We will highlight a few items here: Jonah combines his knowledge of God’s revealed will for him (go to Nineveh) with the acknowledgment of God’s leading hand in sending a tempestuous storm. When he combines these, he becomes prepared to walk a difficult path: Throw me into the sea. In the depths of his being, he trusts God.
New Testament: Paul
Paul lived in an era when prophets sometimes received detailed messages from God in order to pass them on. He has already been on a mission journey for some time when he expresses the desire to return to Jerusalem. His intent is to participate in the Passover Feast and to speak with James.
The Holy Spirit reveals to him in every city he passes what the end result will be; namely, shackles and imprisonment. In spite of this, Paul knows himself driven by the Spirit to continue his journey, just as he was driven to continue in all his mission work. In one situation, he is prevented by the Spirit from preaching the Word; in another place, he finds an open door for the gospel message. The Spirit clearly reveals his future to him.
He is not the only one who receives this message. On his journey, in Tyre, he meets other prophets, who also received the message that persecution and imprisonment await Paul. They urge him to stay away from Jerusalem. He persists. He has almost arrived when Agabus takes the girdle or belt worn by Paul and says, “Thus says the Holy Spirit, ‘This is how the Jews at Jerusalem will bind the man who owns this belt and deliver him into the hands of the Gentiles’” (Acts 21:11). Paul continues on, knowing that this is his mandate. This is puzzling for us, because it appears as if the Spirit contradicts himself. Paul is pressed by the Holy Spirit to continue his proposed journey; the prophets in Tyre, inspired by the Spirit, urge him to discontinue, and Agabus states what will happen if he persists. This brings to mind the conflict that we sometimes experience ourselves: what is God actually asking from us? Paul made his decision based on what he had seen in the life of the Lord, and was prepared to follow the way that could lead to his death.
How is that possible? Who voluntarily chooses the difficult way?
Life through the Spirit
One of the most beautiful, and also most difficult, passages in the New Testament undergirds Paul’s attitude. You have recited this passage, or have sung it in a beautiful hymn, but is it a real part of your life? We are speaking of Romans 8. Here, briefly, are the main ideas:
The chapter begins with a comparison between the old and new covenant. The law could not save man; God himself saves us in Christ, through His Spirit. Therefore, our lives are no longer ruled by the things of the flesh, but we live according to the things of the Spirit (Acts 8:4,5).
Paul desires to impress on the minds of his readers, in a very clear fashion, that while it appears attractive to follow your own desires, it is the way that leads to death. Following God’s will leads to life and peace.
This happens through the work of the Holy Spirit, who teaches us to say that we are sons of God.
God does hold everything in his hand; you see much misery all around you and in your own life, but in and through all of this God carries out his eternal counsel. His plan is one of renewal.

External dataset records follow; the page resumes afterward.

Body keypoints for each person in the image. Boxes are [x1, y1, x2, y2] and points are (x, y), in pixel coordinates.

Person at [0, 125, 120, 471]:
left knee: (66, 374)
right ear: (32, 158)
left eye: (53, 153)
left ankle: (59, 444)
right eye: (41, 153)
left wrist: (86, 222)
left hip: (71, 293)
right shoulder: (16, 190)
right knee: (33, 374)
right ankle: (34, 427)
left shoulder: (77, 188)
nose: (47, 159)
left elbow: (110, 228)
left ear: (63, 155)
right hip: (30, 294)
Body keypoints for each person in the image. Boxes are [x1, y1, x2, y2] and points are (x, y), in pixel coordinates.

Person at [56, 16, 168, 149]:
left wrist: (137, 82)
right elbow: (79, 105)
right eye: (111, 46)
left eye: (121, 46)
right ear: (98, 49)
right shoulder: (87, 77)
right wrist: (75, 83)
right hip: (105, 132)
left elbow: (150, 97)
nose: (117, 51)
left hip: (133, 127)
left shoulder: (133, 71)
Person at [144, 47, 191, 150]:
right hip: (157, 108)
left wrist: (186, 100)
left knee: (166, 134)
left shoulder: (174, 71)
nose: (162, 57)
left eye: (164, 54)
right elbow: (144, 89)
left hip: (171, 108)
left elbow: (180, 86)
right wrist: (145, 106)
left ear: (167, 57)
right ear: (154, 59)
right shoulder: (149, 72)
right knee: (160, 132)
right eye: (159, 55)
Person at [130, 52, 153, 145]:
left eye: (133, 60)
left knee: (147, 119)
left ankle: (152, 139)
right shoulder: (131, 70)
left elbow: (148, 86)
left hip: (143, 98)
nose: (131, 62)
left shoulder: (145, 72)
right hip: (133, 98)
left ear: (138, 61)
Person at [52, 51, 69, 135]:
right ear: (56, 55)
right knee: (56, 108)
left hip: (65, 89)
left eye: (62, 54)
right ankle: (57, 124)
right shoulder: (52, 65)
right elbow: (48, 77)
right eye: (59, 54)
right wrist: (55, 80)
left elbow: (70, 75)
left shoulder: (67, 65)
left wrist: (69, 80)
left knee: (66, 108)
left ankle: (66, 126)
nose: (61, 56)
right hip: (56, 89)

Therefore, through the Spirit Paul knows that nothing can separate him from the love of God in Christ Jesus. Not imprisonment. Not even death.
A Christian life is a life of self-denial. It is a life wherein, with complete trust, you face an unknown future. You do this, trusting that the Holy Spirit is working in you.
With complete trust, as a child of God, you follow the indicators that your Father gives you for your life. For those major decisions in your life, for which God has not given a precise, detailed instruction, you trust in the guiding of the Holy Spirit who uses God’s Word to give you insight, so that you will come to a good decision. God does not contradict himself; therefore, your choice may and can never go against the revealed will of God. As a Christian, you will grow in the ability to discern the real issues. In this way, you will experience the freedom of a New Testament believer.
- “Peacefully trusting in his applied counsel” is more easily said than done. Have you experienced that this quiet trusting is a good way?
- What would your answer be to the young man who wishes to pursue courtship with the unbelieving girl placed on his path?
- In order to know and discern God’s will for your life, you must know yourself. What is required in order to know yourself, and what is the impediment that keeps you from this?
- The important crossroads of our lives happen in our youth: career, partner, confession of faith or not – all these happen around our twentieth year. How does this knowledge apply to our understanding of child rearing?
- God asks for an offering, Romans 12:1, “to present your bodies as a living sacrifice, holy and acceptable to God.” How do we apply this as a Christian living in this world today?